9.4 We are not liable for damages arising from the fact that the Client or third parties have adopted or published content or recommendations generated by AI tools without professional review.
10. Term and Termination
10.1 The term is governed by the individual Agreement. One-time projects end upon acceptance of the agreed service.
10.2 Ongoing service contracts (e.g. monthly maintenance, operations) may be terminated by ordinary notice with a period of one month to the end of the month, unless otherwise agreed.
10.3 The right to extraordinary termination for good cause remains unaffected for both parties. Good cause exists in particular in the event of a material breach of contract by the other party despite an appropriate warning.

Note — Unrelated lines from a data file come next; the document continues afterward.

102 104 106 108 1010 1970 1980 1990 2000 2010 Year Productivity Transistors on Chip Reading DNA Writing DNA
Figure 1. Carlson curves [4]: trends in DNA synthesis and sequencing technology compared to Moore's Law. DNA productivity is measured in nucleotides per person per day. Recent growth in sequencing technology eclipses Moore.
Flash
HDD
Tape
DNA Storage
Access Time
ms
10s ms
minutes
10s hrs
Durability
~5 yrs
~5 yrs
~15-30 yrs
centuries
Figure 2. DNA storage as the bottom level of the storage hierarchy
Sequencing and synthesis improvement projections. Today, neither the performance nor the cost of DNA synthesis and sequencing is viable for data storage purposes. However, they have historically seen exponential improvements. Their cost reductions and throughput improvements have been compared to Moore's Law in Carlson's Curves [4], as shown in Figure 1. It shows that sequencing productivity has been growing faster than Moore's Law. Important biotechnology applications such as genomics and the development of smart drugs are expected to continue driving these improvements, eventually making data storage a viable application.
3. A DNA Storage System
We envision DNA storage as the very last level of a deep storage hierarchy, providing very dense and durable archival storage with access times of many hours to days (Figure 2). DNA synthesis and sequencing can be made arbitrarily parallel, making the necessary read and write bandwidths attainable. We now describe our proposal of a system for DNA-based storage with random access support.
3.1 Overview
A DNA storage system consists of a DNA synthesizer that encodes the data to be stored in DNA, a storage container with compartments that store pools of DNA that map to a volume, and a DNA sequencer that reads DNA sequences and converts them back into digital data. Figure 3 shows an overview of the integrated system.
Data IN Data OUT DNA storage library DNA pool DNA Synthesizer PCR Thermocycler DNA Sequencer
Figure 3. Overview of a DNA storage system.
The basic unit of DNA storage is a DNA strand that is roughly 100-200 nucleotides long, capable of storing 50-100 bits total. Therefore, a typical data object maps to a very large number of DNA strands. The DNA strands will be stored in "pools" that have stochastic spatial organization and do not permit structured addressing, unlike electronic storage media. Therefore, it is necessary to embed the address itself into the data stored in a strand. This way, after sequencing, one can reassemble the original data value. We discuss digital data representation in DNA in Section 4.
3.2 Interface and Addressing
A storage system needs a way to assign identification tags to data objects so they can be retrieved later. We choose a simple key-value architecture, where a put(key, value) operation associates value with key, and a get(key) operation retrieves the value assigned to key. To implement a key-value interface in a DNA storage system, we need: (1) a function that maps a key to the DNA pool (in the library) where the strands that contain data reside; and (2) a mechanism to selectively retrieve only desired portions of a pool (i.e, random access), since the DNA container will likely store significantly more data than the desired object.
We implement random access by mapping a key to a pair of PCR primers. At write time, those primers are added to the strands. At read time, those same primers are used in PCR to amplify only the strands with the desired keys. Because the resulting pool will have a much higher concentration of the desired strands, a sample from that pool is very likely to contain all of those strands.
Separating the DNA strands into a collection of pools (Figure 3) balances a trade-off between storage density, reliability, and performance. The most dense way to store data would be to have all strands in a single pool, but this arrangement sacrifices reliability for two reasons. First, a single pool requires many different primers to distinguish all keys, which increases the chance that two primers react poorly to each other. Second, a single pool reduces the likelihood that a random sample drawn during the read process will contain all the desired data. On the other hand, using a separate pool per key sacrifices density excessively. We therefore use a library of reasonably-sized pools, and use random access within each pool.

10.4 Terminations must be made in writing. Text form by email is sufficient.
11. Force Majeure
Both parties are released from their performance obligations insofar as and for as long as performance is prevented by force majeure (in particular natural disasters, pandemics, war, official intervention, failures of the power supply or of critical cloud infrastructure for which we are not at fault). The affected party will inform the other party without delay.
12. Final Provisions
12.1 Austrian law applies, to the exclusion of the UN Convention on Contracts for the International Sale of Goods.
12.2 The exclusive place of jurisdiction for all disputes arising from or in connection with the contract is the court with subject-matter jurisdiction in Graz, Austria.
12.3 Should individual provisions of these Terms be or become invalid, the validity of the remaining provisions remains unaffected. The invalid provision shall be replaced by a provision that comes closest to what was economically intended.
12.4 Amendments and additions to these Terms and to the Agreement must be made in writing. This also applies to any amendment of this written-form clause.